Marzia Adeel moved aside a tuft of her deep brown hair to reveal the red scar where a Taliban soldier hit her with a steel cable.
She had been buying shoes a few months ago. She couldn't see through the mesh of her robe and since there was only an elderly shoe salesman in the store, she took a risk and uncovered her head.
PHOTO: AFP
Suddenly two men burst in. One hit her with the cable. She fell back, struggled with her robe, but couldn't get it down fast enough. He hit her again.
"I was bleeding. I was scared," she said. "The man selling shoes was scared. He said `sister, please go, leave.' But I couldn't see. Blood was dripping in my eyes."
Speaking at close to a whisper, in the halting English she taught herself during five years of enforced idleness, Adeel told her story this week while waiting at Radio Afghanistan to apply for a job as a news reader. She also writes poems, and her tape of one of them had already been played on the radio.
Women on the air, a beauty salon reborn, and, from yesterday, no more sexual segregation in the hospitals; all are vivid evidence of the collapse of the Taliban social order.
Afghanistan was always a conservative place, and many women were wearing the burqa, the tent-like, all-enveloping robe, long before the Taliban arrived in 1996.
But the Taliban's extreme reading of Islamic law made the burqa mandatory. Women were barred from working, and girls older than eight couldn't go to school.

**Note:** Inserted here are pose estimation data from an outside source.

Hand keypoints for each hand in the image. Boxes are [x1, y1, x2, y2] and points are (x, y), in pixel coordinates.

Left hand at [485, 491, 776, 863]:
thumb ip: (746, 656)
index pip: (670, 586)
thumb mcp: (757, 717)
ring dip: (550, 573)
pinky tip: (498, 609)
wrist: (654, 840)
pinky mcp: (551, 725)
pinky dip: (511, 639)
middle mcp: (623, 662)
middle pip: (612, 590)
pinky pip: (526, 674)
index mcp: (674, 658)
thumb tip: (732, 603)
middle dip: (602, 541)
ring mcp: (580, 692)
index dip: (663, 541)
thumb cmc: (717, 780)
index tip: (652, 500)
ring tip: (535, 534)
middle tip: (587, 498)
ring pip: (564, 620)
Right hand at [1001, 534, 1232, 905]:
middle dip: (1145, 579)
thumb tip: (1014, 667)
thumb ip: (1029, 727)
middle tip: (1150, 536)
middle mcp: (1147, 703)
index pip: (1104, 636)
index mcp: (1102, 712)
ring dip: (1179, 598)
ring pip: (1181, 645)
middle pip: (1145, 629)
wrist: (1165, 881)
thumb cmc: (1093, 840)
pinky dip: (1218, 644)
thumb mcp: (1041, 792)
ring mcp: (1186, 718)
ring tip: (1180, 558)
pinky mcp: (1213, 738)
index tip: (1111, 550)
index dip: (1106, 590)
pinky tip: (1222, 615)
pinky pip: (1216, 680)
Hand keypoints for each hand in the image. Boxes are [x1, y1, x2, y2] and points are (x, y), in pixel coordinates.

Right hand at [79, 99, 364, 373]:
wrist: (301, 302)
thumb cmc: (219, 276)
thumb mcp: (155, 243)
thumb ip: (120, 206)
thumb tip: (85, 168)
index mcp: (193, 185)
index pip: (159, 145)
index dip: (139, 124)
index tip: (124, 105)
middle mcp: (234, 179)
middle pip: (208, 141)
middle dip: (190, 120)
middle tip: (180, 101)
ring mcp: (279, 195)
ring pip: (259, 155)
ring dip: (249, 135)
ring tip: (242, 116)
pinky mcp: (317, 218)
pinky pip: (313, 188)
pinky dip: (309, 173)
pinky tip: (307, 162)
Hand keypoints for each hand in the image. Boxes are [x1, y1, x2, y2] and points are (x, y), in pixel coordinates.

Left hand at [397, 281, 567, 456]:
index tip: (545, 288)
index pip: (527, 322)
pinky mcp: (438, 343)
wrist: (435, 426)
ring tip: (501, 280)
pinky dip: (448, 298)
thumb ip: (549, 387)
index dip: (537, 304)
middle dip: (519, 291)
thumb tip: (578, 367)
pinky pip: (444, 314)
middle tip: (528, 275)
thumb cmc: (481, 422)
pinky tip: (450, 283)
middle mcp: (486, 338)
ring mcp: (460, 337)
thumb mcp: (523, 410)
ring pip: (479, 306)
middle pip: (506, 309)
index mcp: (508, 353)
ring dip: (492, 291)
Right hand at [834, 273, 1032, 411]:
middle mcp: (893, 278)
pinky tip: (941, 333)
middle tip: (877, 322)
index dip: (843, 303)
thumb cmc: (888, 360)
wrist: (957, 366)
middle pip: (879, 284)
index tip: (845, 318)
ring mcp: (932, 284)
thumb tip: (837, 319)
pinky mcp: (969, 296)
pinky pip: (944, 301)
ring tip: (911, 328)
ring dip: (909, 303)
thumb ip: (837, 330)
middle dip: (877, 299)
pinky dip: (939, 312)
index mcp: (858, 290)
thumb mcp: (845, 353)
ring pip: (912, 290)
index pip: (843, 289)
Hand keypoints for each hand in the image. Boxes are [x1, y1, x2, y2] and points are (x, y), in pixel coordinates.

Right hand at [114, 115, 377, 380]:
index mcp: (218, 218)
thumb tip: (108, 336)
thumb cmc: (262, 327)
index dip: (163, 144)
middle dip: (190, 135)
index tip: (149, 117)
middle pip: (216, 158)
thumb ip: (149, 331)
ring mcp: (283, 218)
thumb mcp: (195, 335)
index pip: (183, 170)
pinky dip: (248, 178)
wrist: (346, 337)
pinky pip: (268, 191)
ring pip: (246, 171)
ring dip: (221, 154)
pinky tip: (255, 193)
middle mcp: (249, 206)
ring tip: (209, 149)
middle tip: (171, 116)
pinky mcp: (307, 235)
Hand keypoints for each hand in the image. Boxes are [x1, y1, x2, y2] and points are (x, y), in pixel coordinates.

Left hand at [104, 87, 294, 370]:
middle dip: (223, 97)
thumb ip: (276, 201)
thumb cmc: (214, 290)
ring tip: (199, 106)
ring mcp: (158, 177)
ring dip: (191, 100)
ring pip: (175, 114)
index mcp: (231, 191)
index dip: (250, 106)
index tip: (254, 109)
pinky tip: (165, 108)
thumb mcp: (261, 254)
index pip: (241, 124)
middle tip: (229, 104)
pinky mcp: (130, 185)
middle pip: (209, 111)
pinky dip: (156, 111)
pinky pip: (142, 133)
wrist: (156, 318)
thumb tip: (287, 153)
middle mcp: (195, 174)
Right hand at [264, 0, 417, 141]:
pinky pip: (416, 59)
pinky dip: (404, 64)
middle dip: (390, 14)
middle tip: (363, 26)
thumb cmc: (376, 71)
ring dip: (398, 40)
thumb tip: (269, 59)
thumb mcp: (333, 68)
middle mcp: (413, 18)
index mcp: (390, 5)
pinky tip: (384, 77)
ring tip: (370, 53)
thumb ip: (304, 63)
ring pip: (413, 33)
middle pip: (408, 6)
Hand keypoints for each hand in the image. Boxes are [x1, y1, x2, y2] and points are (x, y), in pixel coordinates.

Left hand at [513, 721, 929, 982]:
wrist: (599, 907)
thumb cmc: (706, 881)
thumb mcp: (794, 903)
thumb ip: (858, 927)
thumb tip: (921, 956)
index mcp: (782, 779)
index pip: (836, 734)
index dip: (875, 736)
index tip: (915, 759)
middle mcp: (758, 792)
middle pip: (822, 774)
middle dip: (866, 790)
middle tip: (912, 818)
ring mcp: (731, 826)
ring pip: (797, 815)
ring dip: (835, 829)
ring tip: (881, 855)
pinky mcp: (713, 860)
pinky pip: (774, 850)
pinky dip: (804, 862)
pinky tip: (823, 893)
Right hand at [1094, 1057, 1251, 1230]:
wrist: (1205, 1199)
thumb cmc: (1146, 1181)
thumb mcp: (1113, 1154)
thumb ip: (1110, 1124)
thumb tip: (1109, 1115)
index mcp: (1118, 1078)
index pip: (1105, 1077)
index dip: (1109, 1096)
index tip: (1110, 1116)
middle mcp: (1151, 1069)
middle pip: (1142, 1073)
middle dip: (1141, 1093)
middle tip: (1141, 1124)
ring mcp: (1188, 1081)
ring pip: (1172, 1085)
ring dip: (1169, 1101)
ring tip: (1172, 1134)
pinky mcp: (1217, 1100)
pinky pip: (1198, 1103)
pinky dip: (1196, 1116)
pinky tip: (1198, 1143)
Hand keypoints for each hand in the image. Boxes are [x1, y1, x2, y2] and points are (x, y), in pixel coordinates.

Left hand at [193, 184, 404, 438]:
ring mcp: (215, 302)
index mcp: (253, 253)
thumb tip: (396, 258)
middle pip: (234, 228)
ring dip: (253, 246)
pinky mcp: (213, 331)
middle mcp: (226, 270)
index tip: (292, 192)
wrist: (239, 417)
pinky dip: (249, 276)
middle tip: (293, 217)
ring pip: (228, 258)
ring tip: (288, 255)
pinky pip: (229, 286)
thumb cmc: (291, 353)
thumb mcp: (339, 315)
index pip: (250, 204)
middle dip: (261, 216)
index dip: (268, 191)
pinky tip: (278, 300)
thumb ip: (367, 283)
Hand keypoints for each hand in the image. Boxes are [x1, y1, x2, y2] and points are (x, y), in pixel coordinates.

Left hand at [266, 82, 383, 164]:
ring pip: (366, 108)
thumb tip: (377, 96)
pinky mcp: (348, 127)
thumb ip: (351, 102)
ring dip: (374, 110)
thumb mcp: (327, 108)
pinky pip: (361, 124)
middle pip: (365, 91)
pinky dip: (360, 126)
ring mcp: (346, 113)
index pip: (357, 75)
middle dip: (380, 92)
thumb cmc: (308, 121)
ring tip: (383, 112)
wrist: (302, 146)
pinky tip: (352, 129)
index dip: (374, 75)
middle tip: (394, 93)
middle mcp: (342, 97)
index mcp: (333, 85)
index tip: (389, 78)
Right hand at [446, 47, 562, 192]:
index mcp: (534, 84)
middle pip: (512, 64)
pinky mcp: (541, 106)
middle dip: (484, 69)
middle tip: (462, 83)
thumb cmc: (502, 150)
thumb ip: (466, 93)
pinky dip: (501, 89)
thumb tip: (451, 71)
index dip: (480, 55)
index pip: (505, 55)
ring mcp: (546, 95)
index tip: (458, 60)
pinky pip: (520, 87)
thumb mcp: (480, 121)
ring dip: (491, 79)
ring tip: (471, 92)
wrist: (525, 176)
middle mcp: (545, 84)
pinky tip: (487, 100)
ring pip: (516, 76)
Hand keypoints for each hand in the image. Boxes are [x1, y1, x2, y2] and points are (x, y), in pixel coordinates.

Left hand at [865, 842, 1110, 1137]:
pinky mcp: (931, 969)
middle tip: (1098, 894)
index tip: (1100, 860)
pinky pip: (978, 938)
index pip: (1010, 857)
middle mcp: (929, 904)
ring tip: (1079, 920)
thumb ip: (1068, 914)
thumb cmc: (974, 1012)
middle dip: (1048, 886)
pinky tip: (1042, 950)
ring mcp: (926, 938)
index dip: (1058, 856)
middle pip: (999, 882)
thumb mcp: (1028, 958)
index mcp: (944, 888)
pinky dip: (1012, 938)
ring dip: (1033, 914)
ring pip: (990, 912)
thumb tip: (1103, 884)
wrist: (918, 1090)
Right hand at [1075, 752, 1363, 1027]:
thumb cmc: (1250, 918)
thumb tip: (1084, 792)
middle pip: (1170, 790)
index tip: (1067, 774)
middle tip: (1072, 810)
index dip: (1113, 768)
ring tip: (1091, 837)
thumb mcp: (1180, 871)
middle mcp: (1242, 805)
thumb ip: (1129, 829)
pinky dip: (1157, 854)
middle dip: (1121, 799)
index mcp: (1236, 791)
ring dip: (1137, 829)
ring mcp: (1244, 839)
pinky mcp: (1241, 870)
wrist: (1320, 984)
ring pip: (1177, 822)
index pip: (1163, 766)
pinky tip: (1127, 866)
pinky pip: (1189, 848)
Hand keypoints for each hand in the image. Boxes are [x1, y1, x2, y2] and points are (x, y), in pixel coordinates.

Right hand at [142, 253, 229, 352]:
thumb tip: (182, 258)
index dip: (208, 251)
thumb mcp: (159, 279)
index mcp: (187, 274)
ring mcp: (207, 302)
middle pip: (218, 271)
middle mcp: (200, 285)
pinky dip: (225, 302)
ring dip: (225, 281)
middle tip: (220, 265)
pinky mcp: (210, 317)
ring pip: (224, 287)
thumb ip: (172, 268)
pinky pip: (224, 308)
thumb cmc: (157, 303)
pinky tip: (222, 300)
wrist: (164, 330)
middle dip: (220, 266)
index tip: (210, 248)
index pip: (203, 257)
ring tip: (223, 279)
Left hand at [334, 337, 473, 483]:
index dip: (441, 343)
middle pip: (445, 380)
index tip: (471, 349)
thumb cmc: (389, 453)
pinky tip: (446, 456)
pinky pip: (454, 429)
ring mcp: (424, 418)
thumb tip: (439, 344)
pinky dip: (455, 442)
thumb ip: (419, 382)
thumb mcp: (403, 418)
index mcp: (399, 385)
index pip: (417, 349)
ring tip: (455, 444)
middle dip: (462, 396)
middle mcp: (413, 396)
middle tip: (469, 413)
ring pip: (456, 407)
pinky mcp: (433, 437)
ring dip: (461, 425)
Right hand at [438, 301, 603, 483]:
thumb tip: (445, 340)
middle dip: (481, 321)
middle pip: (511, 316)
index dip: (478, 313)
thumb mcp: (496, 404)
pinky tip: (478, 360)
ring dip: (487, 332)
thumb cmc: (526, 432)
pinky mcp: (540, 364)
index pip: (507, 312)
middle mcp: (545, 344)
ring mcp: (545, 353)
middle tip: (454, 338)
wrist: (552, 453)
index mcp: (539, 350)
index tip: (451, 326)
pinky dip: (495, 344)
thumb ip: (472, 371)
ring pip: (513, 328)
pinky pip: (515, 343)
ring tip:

People were exhorted to paint their ground-floor windows black so women couldn't be seen by passers-by. White stockings were taboo because the Taliban's flag was white.
Women were not supposed to move outside their home without a male chaperone. That seemed to be one of the few rules women ignored. They were always seen in small groups, unescorted, seeming to drift along the streets in their billowing burqas.
After Humaira's beauty salon was shut by the Taliban, she hid her cans of hairspray, her portraits of coiffured women and her cracked hair dryer. A day after the northern alliance moved in to Kabul, Humaira reopened for business. The chairs were old and torn. The Taliban had smashed her larger mirrors. They had painted over her sign, objecting to the words "beauty salon."
"We were like in prison," she said. "We had no life, nothing for us to do. We were not people."
In recent days Humaira scraped the paint off her sign and put her posters back on the walls. One showing a sassy young woman her hair in heavily curled pigtails was the favorite of Humaira's daughter, Ghinza.
But the 7-year-old in red velvet pants and a jacket didn't see herself following her mother into hair styling. She thought she'd like to be an engineer. "I think I would build things for my country."
Shireen, 26, was a government statistician before the Taliban suddenly sent her home.
Now she was trudging from one government ministry to the next, looking for work. Like most women in Kabul, she still wore her burqa. Her gold-rimmed glasses were all that was visible behind the mesh. She said she was waiting for a regular government to take office and give official clearance to shed the burqa.
Until then, she remained cautious. She and several other women talked to a reporter only on condition that their surnames not be published.
The aviation ministry was closed, so Shireen went next door to Radio Afghanistan.
"Maybe I could get a job as a news reader," she said. "I am educated. I have to work. I must work to contribute to my country and to my family," she said through an interpreter. "I have the right to participate."
The medical profession also suffered under Taliban strictures.
At Rabia Balkhi hospital for women, female doctors were forbidden to work alongside their male colleagues. Starting Saturday, that rule is also dead, by order of the new health ministry. But there is a lot of catching-up to do.
"Our new women doctors are not properly trained," said Dr. Rahina Staniczai, the head of the hospital. The Taliban allowed women to take only three selected medical courses, at one hospital, and under strict supervision.
At Wazir Akbar Khan Hospital, women were secluded on separate floors, hidden behind walls built by the Taliban. The walls are to be torn down yesterday.
Another applicant at the radio station, Parveen Hashafi, said that under Taliban rule "We were neither alive nor dead."
Single, jobless, her life was a monotonous routine of waking, eating, cleaning, sleeping, she said.
But she wondered whether the world that condemned the Taliban's treatment of women would now force Afghanistan to enshrine their rights in a constitution.
"Or, now that they have what they want, will they forget about us again?" she asked.